To keep his perfect physique, PinkRabbit will run through all distinct valid paths on this graph.
Now, the colors of some nodes in this directed graph are already determined, while the colors of other nodes can be either black or white. Also, for all $1 \le i < j \le n$, a directed edge from $i$ to $j$ in this graph may or may not exist.
PinkRabbit starts in human form. You need to find the number of different valid graphs such that PinkRabbit is in rabbit form after running through all the paths. You only need to output the result modulo $998,244,353$.

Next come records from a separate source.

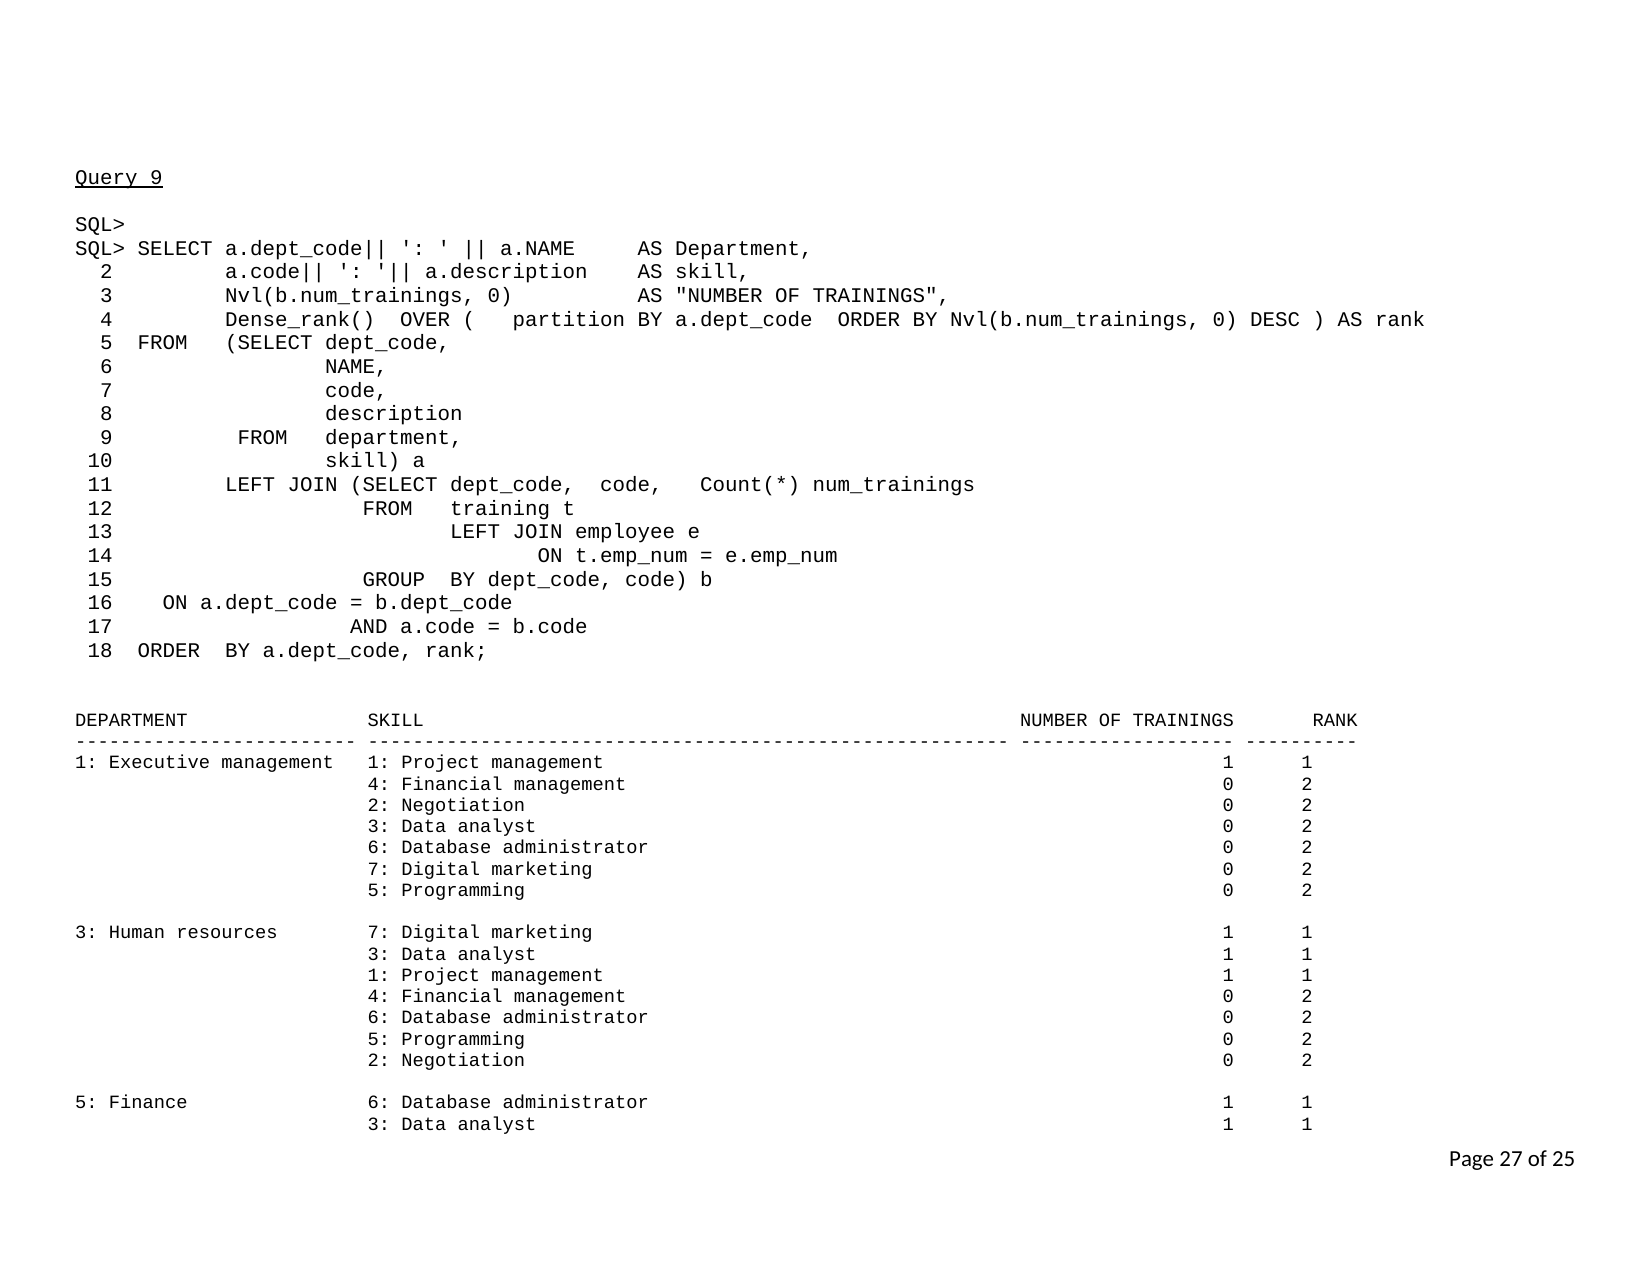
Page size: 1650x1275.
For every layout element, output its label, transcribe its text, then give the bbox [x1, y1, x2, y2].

text ------------------------- --------------------------------------------------------- ------------------- ---------- [75, 732, 1575, 753]
text 2: Negotiation 0 2 [75, 796, 1575, 817]
text 8 description [75, 403, 1575, 427]
text 3: Human resources 7: Digital marketing 1 1 [75, 923, 1575, 944]
text 2: Negotiation 0 2 [75, 1051, 1575, 1072]
text 4 Dense_rank() OVER ( partition BY a.dept_code ORDER BY Nvl(b.num_trainings, 0) DESC ) AS rank [75, 309, 1575, 332]
text 10 skill) a [75, 451, 1575, 474]
text 5 FROM (SELECT dept_code, [75, 332, 1575, 356]
text 11 LEFT JOIN (SELECT dept_code, code, Count(*) num_trainings [75, 474, 1575, 498]
text DEPARTMENT SKILL NUMBER OF TRAININGS RANK [75, 711, 1575, 732]
text 5: Programming 0 2 [75, 881, 1575, 902]
text 4: Financial management 0 2 [75, 987, 1575, 1008]
text 14 ON t.emp_num = e.emp_num [75, 545, 1575, 569]
text 6 NAME, [75, 356, 1575, 379]
text 1: Project management 1 1 [75, 966, 1575, 987]
text 3: Data analyst 1 1 [75, 944, 1575, 966]
text SQL> SELECT a.dept_code|| ': ' || a.NAME AS Department, [75, 238, 1575, 261]
text 5: Programming 0 2 [75, 1029, 1575, 1051]
text 6: Database administrator 0 2 [75, 838, 1575, 859]
text 3 Nvl(b.num_trainings, 0) AS "NUMBER OF TRAININGS", [75, 285, 1575, 309]
text Query 9 [75, 167, 1575, 190]
text 9 FROM department, [75, 427, 1575, 451]
text 3: Data analyst 0 2 [75, 817, 1575, 838]
text 18 ORDER BY a.dept_code, rank; [75, 640, 1575, 663]
text 2 a.code|| ': '|| a.description AS skill, [75, 261, 1575, 285]
text 13 LEFT JOIN employee e [75, 521, 1575, 545]
text 15 GROUP BY dept_code, code) b [75, 569, 1575, 592]
text 12 FROM training t [75, 498, 1575, 521]
text 7 code, [75, 379, 1575, 403]
text 17 AND a.code = b.code [75, 616, 1575, 640]
text 4: Financial management 0 2 [75, 774, 1575, 796]
text 6: Database administrator 0 2 [75, 1008, 1575, 1029]
text 3: Data analyst 1 1 [75, 1114, 1575, 1136]
text 7: Digital marketing 0 2 [75, 859, 1575, 881]
text SQL> [75, 214, 1575, 238]
text 1: Executive management 1: Project management 1 1 [75, 753, 1575, 774]
text 16 ON a.dept_code = b.dept_code [75, 592, 1575, 616]
text 5: Finance 6: Database administrator 1 1 [75, 1093, 1575, 1114]
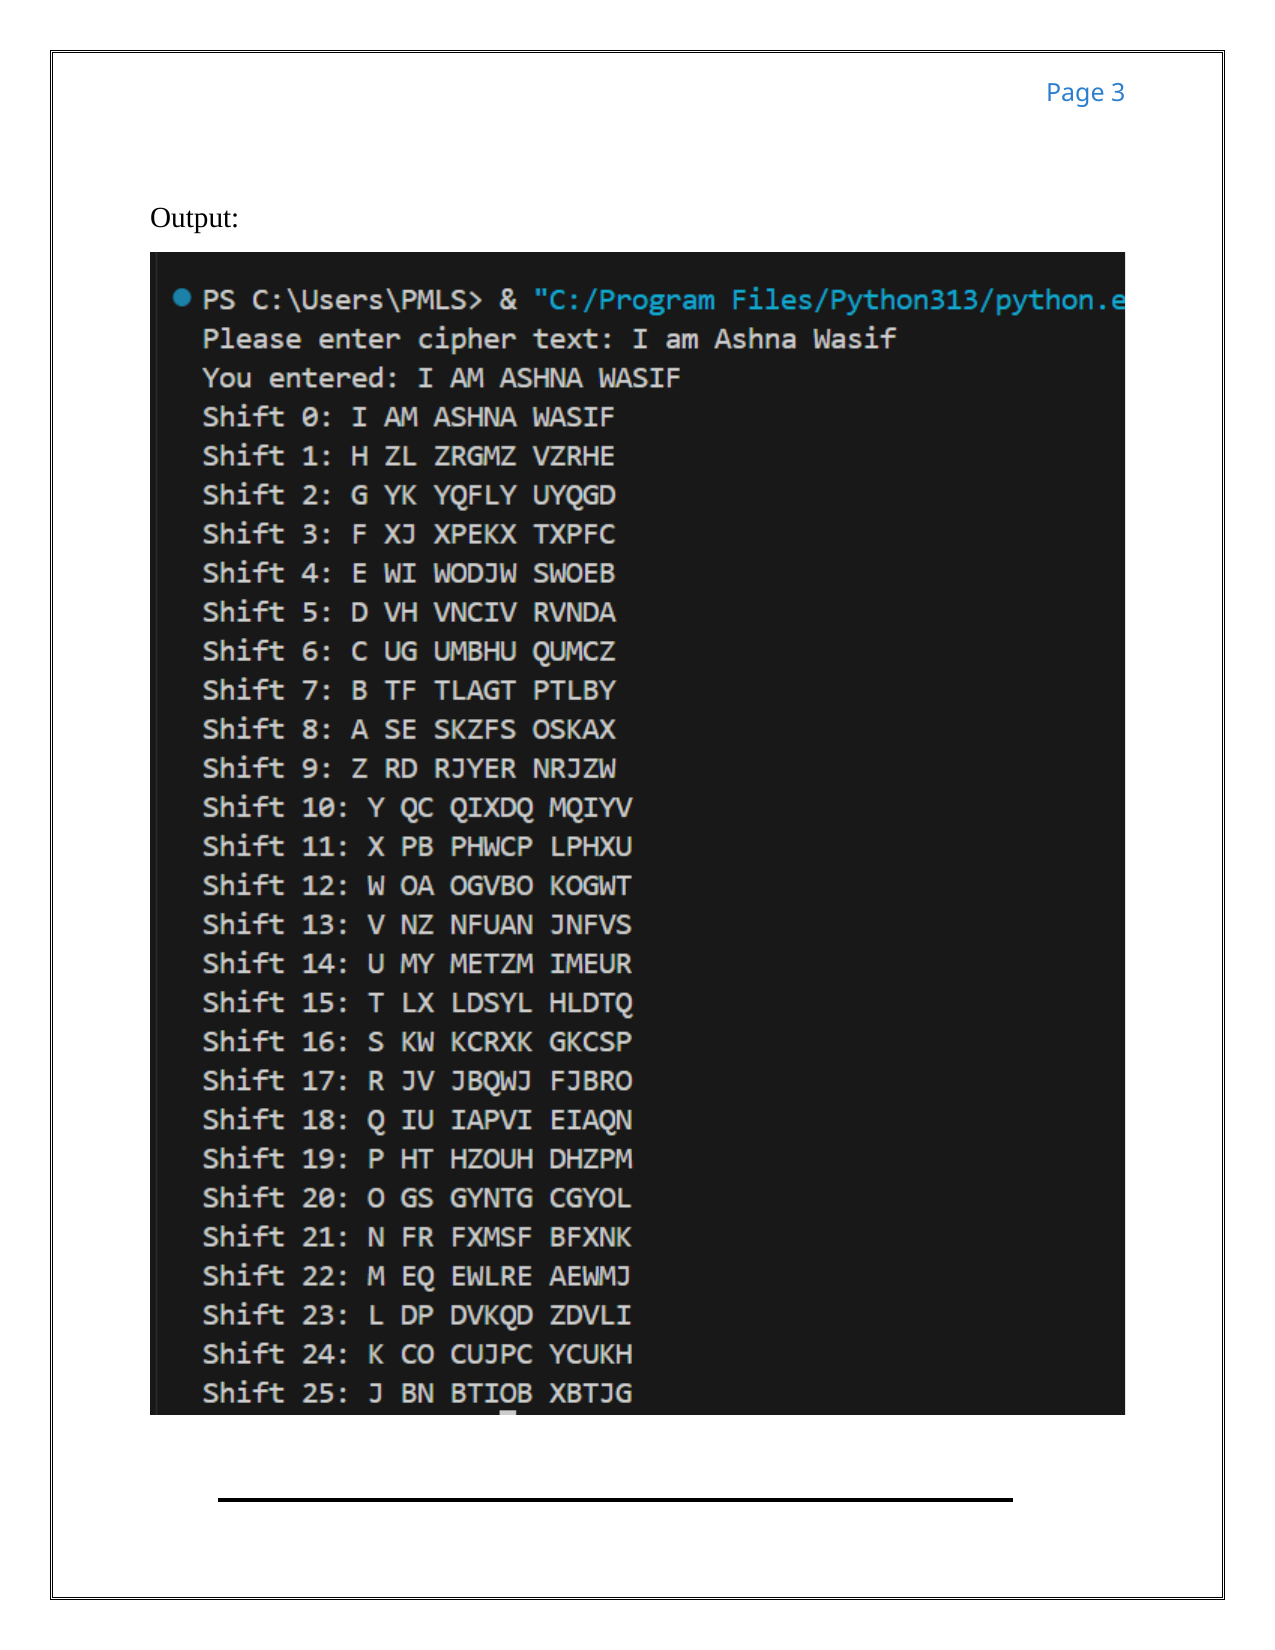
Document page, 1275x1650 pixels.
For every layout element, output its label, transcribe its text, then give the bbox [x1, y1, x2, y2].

text Output: [150, 200, 1125, 233]
picture [150, 252, 1125, 1415]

Two graphs are different if and only if there exists a node $i$ such that its color is different in the two graphs, or there exists a pair $(i, j)$ such that one graph has a directed edge from $i$ to $j$ while the other does not.
Input
The first line contains a positive integer $n$.
The second line contains $n$ integers, where the $i$-th integer is $1$ if the color of node $i$ is black, $0$ if the color of node $i$ is white, and $-1$ if it is undetermined.
Output
Output a single integer representing the answer.
Examples
Input 1
3 -1 0 1
Output 1
6
Note 1
There are 6 valid configurations: (1) Node 1 is black, edge set is $\{<1, 3>\}$ (2) Node 1 is black, edge set is empty (3) Node 1 is white, edge set is empty (4) Node 1 is white, edge set is $\{<1, 2>\}$ (5) Node 1 is white, edge set is $\{<1, 3>, <2, 3>\}$ (6) Node 1 is white, edge set is $\{<1, 2>, <1, 3>, <2, 3>\}$
Input 2
5 -1 0 0 -1 1
Output 2
2112
Input 3
10 0 0 1 1 -1 -1 1 0 1 0
Output 3
142536119
Subtasks
Subtask 1 (10 points): $n \le 5$; Subtask 2 (30 points): $n \le 50$; Subtask 3 (10 points): $n \le 150$; Subtask 4 (15 points): $n \le 500$; Subtask 5 (15 points): $n \le 5000$; Subtask 6 (20 points): No special restrictions.
All data satisfies $1 \le n \le 2 \times 10^5$.